Crypto-related fraud losses hit $11.366 billion this year—up 22% from 2024. That's a lot of lambos that won't be bought. The IC3 logged 181,565 crypto complaints, up 21% year over year. Average loss per victim: $62,604. Ouch. To put that in perspective, that's roughly 31,000 decent used Corollas, or one really nice apartment in a city where you can still afford rent.
But here's where it gets spicy. The 60+ crowd is absolutely getting rekt. This demographic filed 44,555 crypto-related complaints and lost $4.43 billion—nearly 39% of all reported cryptocurrency losses. That's nearly double the $2.8 billion they lost in 2024. For reference, that's more than double the next-closest age bracket. Americans aged 50 to 59 only managed to lose $2.139 billion by comparison. Silver-haired degens, apparently, have the juice. Someone get these grandpa gangsters a hardware wallet and a stern lecture about DM slidings.
Investment fraud remains the gwei of the crypto scam world, accounting for $7.228 billion in losses across 61,559 complaints—a 48% surge in complaint volume and a 25% rise in financial damage versus 2024. Meanwhile, crypto ATM and kiosk fraud escalated with 13,460 complaints totaling $389 million, a 58% increase year-over-year. Recovery scams—which promise to get your lost funds back—added another $1.4 billion to the pile. Yes, you read that right: people are getting scammed twice. Once by the initial rug pull, and then again by someone sliding into their DMs pretending to be a whitehat hacker. The delusion is genuinely impressive.
Geographically, California led the nation with $2.099 billion in crypto losses, followed by Texas at $1.016 billion and Florida at $914.5 million. Of course California is winning at everything, even fraud. What's next, avocado toast-powered Ponzi schemes?

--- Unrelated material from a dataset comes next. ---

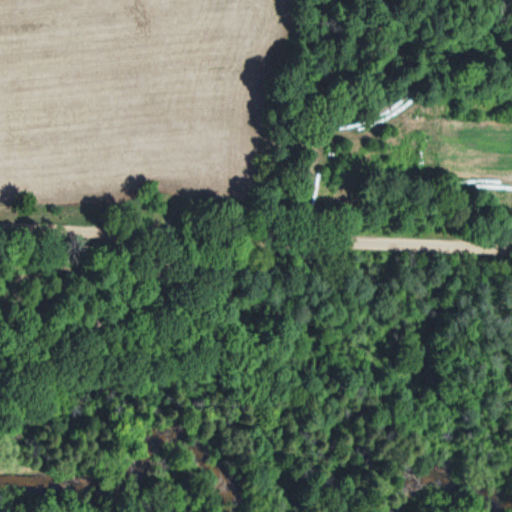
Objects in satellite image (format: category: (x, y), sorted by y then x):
road: (255, 234)
river: (241, 495)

The FBI notes that while enforcement actions have expanded, the scale and sophistication of crypto fraud continues to outpace mitigation efforts. So, uh, maybe don't click on those Telegram DMs offering 10x returns. Just a thought. I know your wallet is crying for attention, but that random stranger promising you the moon is probably just looking for your seed phrase. HODL your skepticism, not your assets, frens.